Black sand comes to be in two ways. The fast way is currently Big Island specific: 2,000F lava drips languidly into 75F ocean and explodes in sprays of brilliant black glass. The dazzling beaches at the base of Kilauea’s lava flows look like miles of really dark, shimmering ground coffee. At the level of the particles, it’s all ragged slabs of blades, however, and it’s terribly hard to live in it if you are, say, a tiny crab. Black sand is also a fabulous heat retainer, guaranteed to bake your feet, and anything else living, at noon.

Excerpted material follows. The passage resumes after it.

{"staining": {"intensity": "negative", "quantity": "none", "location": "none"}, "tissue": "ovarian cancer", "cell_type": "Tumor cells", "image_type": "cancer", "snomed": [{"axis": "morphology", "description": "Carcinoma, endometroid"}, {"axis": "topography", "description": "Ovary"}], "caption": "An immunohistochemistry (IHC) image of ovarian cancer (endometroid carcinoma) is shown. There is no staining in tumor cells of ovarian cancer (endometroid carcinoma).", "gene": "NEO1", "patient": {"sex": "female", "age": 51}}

The slow way we get black sand is this: Take one cooled, hardened lava flow, beat it with the ocean relentlessly until little bits fracture off. Roll the bits about in the surf for ages, until the edges surrender. The beaches around Waianapanapa State Park are made of this kind of sand. It’s fatter and softer than fast-made sand, and the particles have a wider range of sizes. Some are still really plump pebbles, heavy and slow. In the Hawaiian past, people collected the larger of these pebbles to make the flooring for dwellings. Upon a good, thick layer of these water-worn pebbles, one could lay woven mats and beaten lengths of kapa. Reclining, you would hear the ocean fingering the black sands, patiently sorting the particles by size.